What is the problem?

Then an idea occured to me: This person says he is rational, but he's not. What he is, is anti-spirtual! And anything that gives his dormant feedback loop a twinge of holistic perception is "spiritual"! In the same way, the island of Ibiza where I spent 18 months working through Reciprocality is stuffed full of ex-patriates - particularly English and Germans - who I'd identify as natural immunes that are trapped in the Ghost Not. They don't suffer from the neurochemical component of M0, so the incessant whining and mutual micropolicing that jams coherent thought is missing, but they suffer from the logical component and so have their entire logical field inverted. These dippy New Age tossers (spot the value judgement) have retreated from the highly ritual addicted societies they were born into because they aren't members of the dopamine economy and so do not see ritual fixing as an inherent good, and yes they can exploit feedback in cognition so they have some intuitive awareness, but when it comes down to it they say that they are "spirtual" while in fact they are anti-rational!
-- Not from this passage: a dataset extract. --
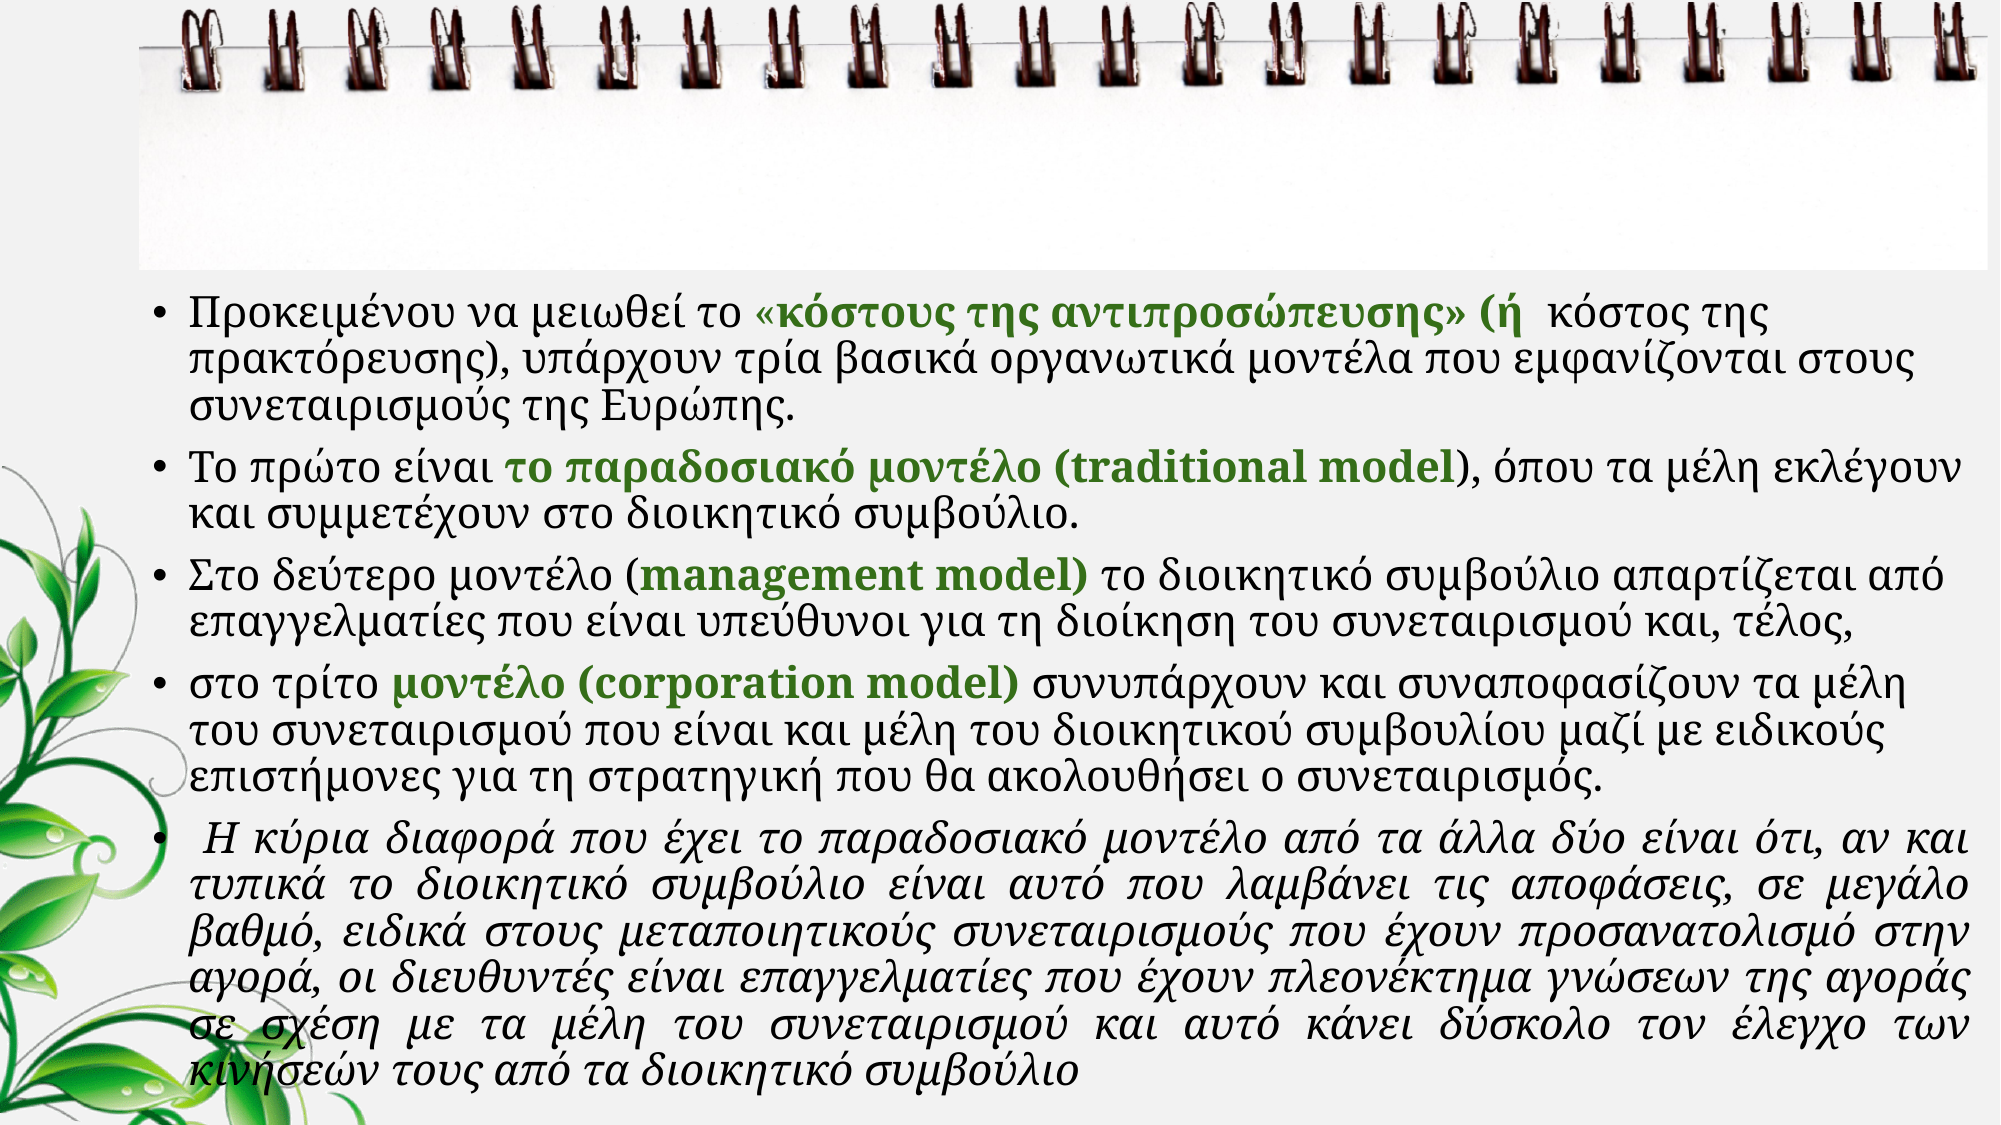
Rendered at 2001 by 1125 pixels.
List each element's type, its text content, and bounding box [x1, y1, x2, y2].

picture [141, 2, 1988, 270]
picture [0, 467, 137, 1125]
list Προκειμένου να μειωθεί το «κόστους της αντιπροσώπευσης» (ή κόστος της πρακτόρευσης), υπάρχουν τρία βασικά οργανωτικά μοντέλα που εμφανίζονται στους συνεταιρισμούς της Ευρώπης. Το πρώτο είναι το παραδοσιακό μοντέλο (traditional model), όπου τα μέλη εκλέγουν και συμμετέχουν στο διοικητικό συμβούλιο. Στο δεύτερο μοντέλο (management model) το διοικητικό συμβούλιο απαρτίζεται από επαγγελματίες που είναι υπεύθυνοι για τη διοίκηση του συνεταιρισμού και, τέλος, στο τρίτο μοντέλο (corporation model) συνυπάρχουν και συναποφασίζουν τα μέλη του συνεταιρισμού που είναι και μέλη του διοικητικού συμβουλίου μαζί με ειδικούς επιστήμονες για τη στρατηγική που θα ακολουθήσει ο συνεταιρισμός. Η κύρια διαφορά που έχει το παραδοσιακό μοντέλο από τα άλλα δύο είναι ότι, αν και τυπικά το διοικητικό συμβούλιο είναι αυτό που λαμβάνει τις αποφάσεις, σε μεγάλο βαθμό, ειδικά στους μεταποιητικούς συνεταιρισμούς που έχουν προσανατολισμό στην αγορά, οι διευθυντές είναι επαγγελματίες που έχουν πλεονέκτημα γνώσεων της αγοράς σε σχέση με τα μέλη του συνεταιρισμού και αυτό κάνει δύσκολο τον έλεγχο των κινήσεών τους από τα διοικητικό συμβούλιο [137, 282, 1987, 1125]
So we get people who call themselves rational who are in fact anti-spiritual, and people who call themselves spiritual who are in fact anti-rational. Anti-rational and anti-spiritual people have a non- resolvable dispute about the nature of reality. In fact, they are both wrong. A true rational person and a true spiritual person are the same thing, since the deep structure exists, and must be perceived holistically using feedback in cognition. Once the feedback loop has identified a pattern in the deep structure, focussed rational thinking can be used to explore and express it. This is why Gurdjieff speaks of the importance of "perfecting one's Objective Reason" and Steiner likewise talks about the importance of developing "clear, raitional thinking" - with particular emphasis on mathematics. Mathematics is still the only "hard" subject that the Waldorf School movement excels at.
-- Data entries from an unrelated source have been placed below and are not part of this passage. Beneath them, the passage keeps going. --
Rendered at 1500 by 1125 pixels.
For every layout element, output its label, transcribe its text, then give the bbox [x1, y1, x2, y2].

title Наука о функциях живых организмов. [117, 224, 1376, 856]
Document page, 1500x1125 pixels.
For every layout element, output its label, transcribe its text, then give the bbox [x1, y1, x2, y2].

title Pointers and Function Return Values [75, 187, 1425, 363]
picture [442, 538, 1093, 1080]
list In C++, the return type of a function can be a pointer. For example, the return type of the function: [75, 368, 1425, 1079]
This is the pattern I was talking about a couple of weeks ago, wherein Ghost Not afflicted people call themselves selfish when actually they are anti-altruistic, or call themselves altruistic when actually they are anti-selfish. I didn't seem to do a very good job of getting the idea across at the time, but I'm convinced that all that a creative can actually do is improve his or her environment, so any authentic benefit to the individual also brings an authentic benefit to others, also. The key is being smart enough to recognise an authenic benefit to self. Thus a true selfish person and a true altruistic person are the same thing, whereas anti-selfish and anti-altruistic people are always diametrically opposed to one another.

A simpler way to put it is that people without the Ghost Not describe themselves in terms of what they are, whereas people trapped in the Ghost Not describe themselves in terms of what they are not.

I love it when an hypothesis comes together!